Une tendance naturelle à attribuer les grands effets à de grandes causes nous porte à expliquer l'évolution politique, comme l'évolution géologique, par des forces profondes et continues, plus larges que les actions individuelles. L'histoire du XIXe siècle s'accorde mal avec cette conception.

Seules l'Angleterre, la Norvège et la Suède ont eu une évolution politique à peu près régulière, produite par un développement interne continu. Le reste de l'Europe, de 1814 à 1870, a subi des crises brusques amenées par des événements soudains: 1° la Révolution de 1830, qui a détruit l'alliance de l'Europe contre la Révolution, implanté dans l'Ouest le régime parlementaire et préparé l'incubation des partis catholique et socialiste; -2° la Révolution de 1848, qui a fait passer dans la pratique le suffrage universel, préparé l'unité nationale de l'Europe centrale, organisé les partis socialiste et catholique; 3° la guerre de 1870, qui a créé l'empire allemand, l'a rendu prépondérant en Europe, a détruit le pouvoir temporel du pape, a changé le caractère de la guerre et établi le régime de la paix armée.

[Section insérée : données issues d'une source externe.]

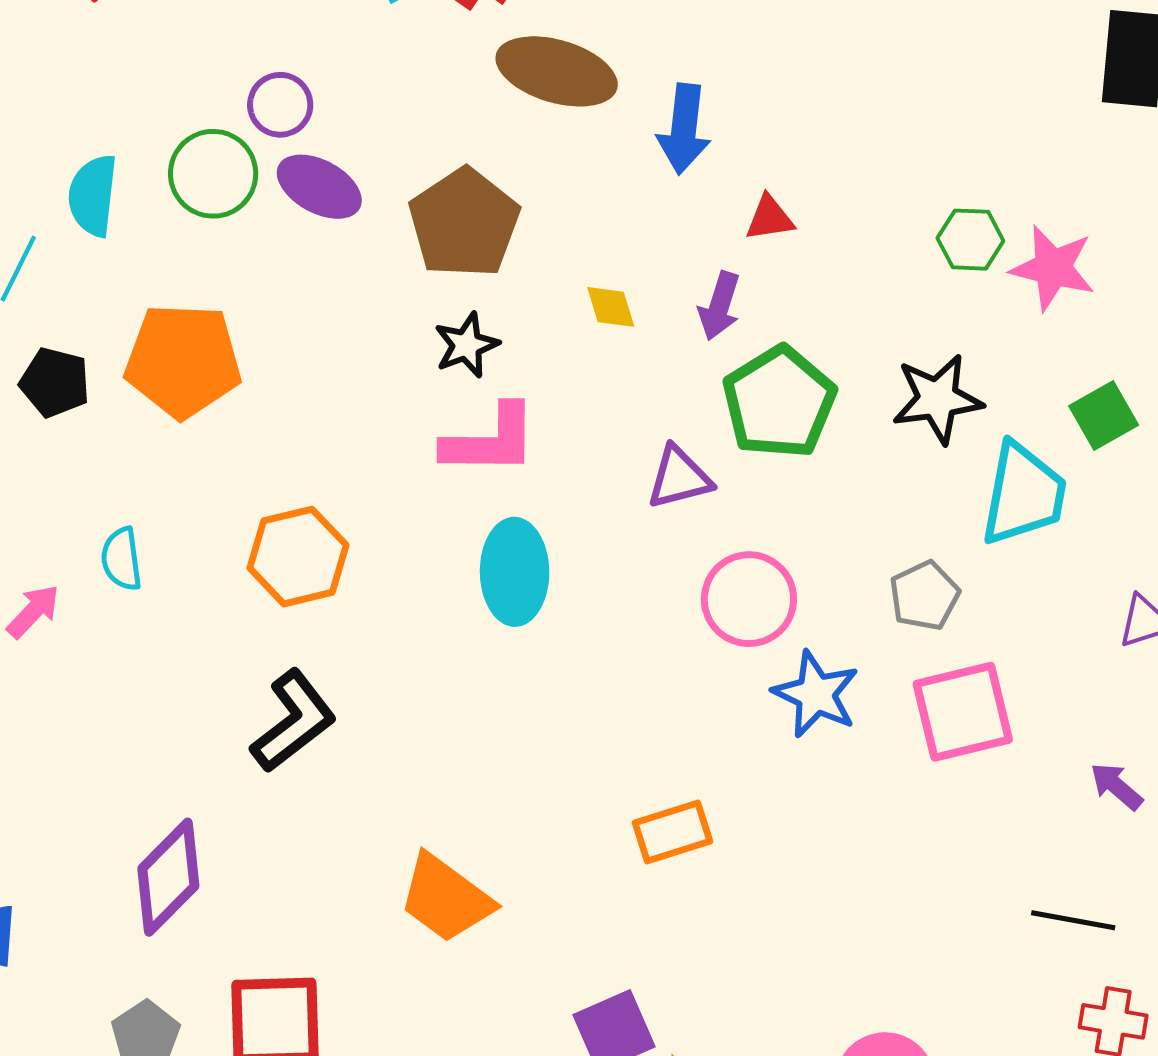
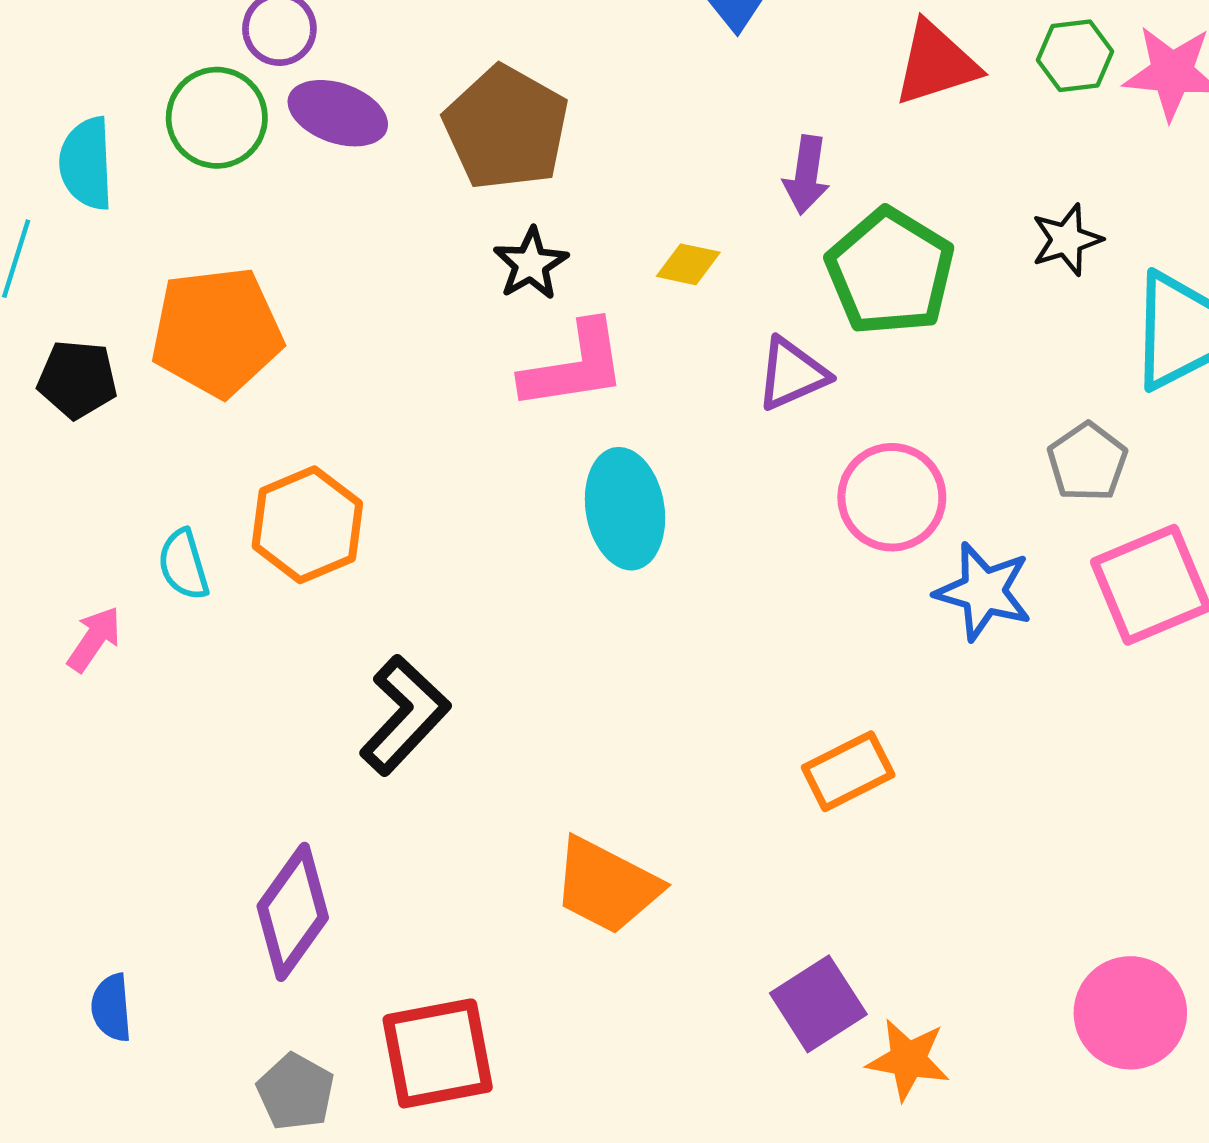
red triangle: (770, 218) -> (936, 63), moved, size x1.6
yellow diamond: (611, 307) -> (688, 264), moved, turned -52
black star: (937, 399) -> (1067, 240), size x0.7
orange hexagon: (298, 557) -> (307, 525), moved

La Révolution de 1830 a été l'œuvre d'un groupe de républicains obscurs servis par l'inexpérience de Charles X; la Révolution de 1848 l'œuvre de quelques agitateurs démocrates et socialistes aidės par le découragement subit de Louis-Philippe; la guerre de 1870 l'œuvre personnelle de Bismarck préparée par la politique personnelle de Napoléon III. A ces trois faits imprévus on n'aperçoit aucune cause générale dans l'état intellectuel, politique ou économique du continent européen. Ce sont trois accidents qui ont déterminé l'évolution politique de l'Europe contemporaine.